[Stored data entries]
....................
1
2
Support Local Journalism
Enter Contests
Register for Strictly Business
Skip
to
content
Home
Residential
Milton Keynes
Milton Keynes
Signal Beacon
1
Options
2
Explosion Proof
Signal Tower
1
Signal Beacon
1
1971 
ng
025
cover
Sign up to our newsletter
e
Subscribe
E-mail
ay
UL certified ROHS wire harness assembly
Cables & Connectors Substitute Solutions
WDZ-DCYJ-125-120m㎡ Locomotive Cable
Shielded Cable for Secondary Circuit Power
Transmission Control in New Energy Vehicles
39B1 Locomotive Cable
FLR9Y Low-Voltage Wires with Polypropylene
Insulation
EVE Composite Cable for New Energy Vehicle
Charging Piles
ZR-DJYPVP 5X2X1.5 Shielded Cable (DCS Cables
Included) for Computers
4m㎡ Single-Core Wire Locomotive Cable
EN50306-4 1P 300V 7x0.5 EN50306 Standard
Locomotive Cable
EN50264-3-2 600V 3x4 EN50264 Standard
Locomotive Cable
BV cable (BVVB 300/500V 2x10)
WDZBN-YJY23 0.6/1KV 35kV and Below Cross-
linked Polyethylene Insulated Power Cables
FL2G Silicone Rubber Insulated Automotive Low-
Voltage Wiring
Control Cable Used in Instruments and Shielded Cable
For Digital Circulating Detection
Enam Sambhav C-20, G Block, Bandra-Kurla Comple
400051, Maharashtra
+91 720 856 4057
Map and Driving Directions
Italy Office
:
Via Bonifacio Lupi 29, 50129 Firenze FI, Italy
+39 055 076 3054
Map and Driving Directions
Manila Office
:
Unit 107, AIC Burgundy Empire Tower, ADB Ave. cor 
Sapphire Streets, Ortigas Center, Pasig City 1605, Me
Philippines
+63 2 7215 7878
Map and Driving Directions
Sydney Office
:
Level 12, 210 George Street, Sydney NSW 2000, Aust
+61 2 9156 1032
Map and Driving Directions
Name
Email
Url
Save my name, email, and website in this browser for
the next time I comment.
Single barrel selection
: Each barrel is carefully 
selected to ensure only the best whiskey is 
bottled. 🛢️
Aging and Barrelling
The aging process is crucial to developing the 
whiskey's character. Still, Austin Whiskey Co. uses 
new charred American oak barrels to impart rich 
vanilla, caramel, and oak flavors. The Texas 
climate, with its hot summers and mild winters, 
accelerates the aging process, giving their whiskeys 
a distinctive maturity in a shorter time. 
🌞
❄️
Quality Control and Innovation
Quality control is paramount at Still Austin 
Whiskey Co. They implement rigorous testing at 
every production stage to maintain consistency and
....................
[DIRECTIVE] Can you copy every one of the records above, line for line and unchanged?

[COMPLETED TASK]
1
2
Support Local Journalism
Enter Contests
Register for Strictly Business
Skip
to
content
Home
Residential
Milton Keynes
Milton Keynes
Signal Beacon
1
Options
2
Explosion Proof
Signal Tower
1
Signal Beacon
1
1971 
ng
025
cover
Sign up to our newsletter
e
Subscribe
E-mail
ay
UL certified ROHS wire harness assembly
Cables & Connectors Substitute Solutions
WDZ-DCYJ-125-120m㎡ Locomotive Cable
Shielded Cable for Secondary Circuit Power
Transmission Control in New Energy Vehicles
39B1 Locomotive Cable
FLR9Y Low-Voltage Wires with Polypropylene
Insulation
EVE Composite Cable for New Energy Vehicle
Charging Piles
ZR-DJYPVP 5X2X1.5 Shielded Cable (DCS Cables
Included) for Computers
4m㎡ Single-Core Wire Locomotive Cable
EN50306-4 1P 300V 7x0.5 EN50306 Standard
Locomotive Cable
EN50264-3-2 600V 3x4 EN50264 Standard
Locomotive Cable
BV cable (BVVB 300/500V 2x10)
WDZBN-YJY23 0.6/1KV 35kV and Below Cross-
linked Polyethylene Insulated Power Cables
FL2G Silicone Rubber Insulated Automotive Low-
Voltage Wiring
Control Cable Used in Instruments and Shielded Cable
For Digital Circulating Detection
Enam Sambhav C-20, G Block, Bandra-Kurla Comple
400051, Maharashtra
+91 720 856 4057
Map and Driving Directions
Italy Office
:
Via Bonifacio Lupi 29, 50129 Firenze FI, Italy
+39 055 076 3054
Map and Driving Directions
Manila Office
:
Unit 107, AIC Burgundy Empire Tower, ADB Ave. cor 
Sapphire Streets, Ortigas Center, Pasig City 1605, Me
Philippines
+63 2 7215 7878
Map and Driving Directions
Sydney Office
:
Level 12, 210 George Street, Sydney NSW 2000, Aust
+61 2 9156 1032
Map and Driving Directions
Name
Email
Url
Save my name, email, and website in this browser for
the next time I comment.
Single barrel selection
: Each barrel is carefully 
selected to ensure only the best whiskey is 
bottled. 🛢️
Aging and Barrelling
The aging process is crucial to developing the 
whiskey's character. Still, Austin Whiskey Co. uses 
new charred American oak barrels to impart rich 
vanilla, caramel, and oak flavors. The Texas 
climate, with its hot summers and mild winters, 
accelerates the aging process, giving their whiskeys 
a distinctive maturity in a shorter time. 
🌞
❄️
Quality Control and Innovation
Quality control is paramount at Still Austin 
Whiskey Co. They implement rigorous testing at 
every production stage to maintain consistency and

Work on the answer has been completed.